WORK INSTRUCTIONS: Transcribe the material below line for line, keeping every character and line break unchanged.

DATA SECTION:
*** Block opens ***
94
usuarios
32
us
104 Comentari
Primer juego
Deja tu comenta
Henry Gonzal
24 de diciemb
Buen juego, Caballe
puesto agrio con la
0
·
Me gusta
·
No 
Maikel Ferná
*** Block closes ***
EXERCISE SOLUTION:
94
usuarios
32
us
104 Comentari
Primer juego
Deja tu comenta
Henry Gonzal
24 de diciemb
Buen juego, Caballe
puesto agrio con la
0
·
Me gusta
·
No 
Maikel Ferná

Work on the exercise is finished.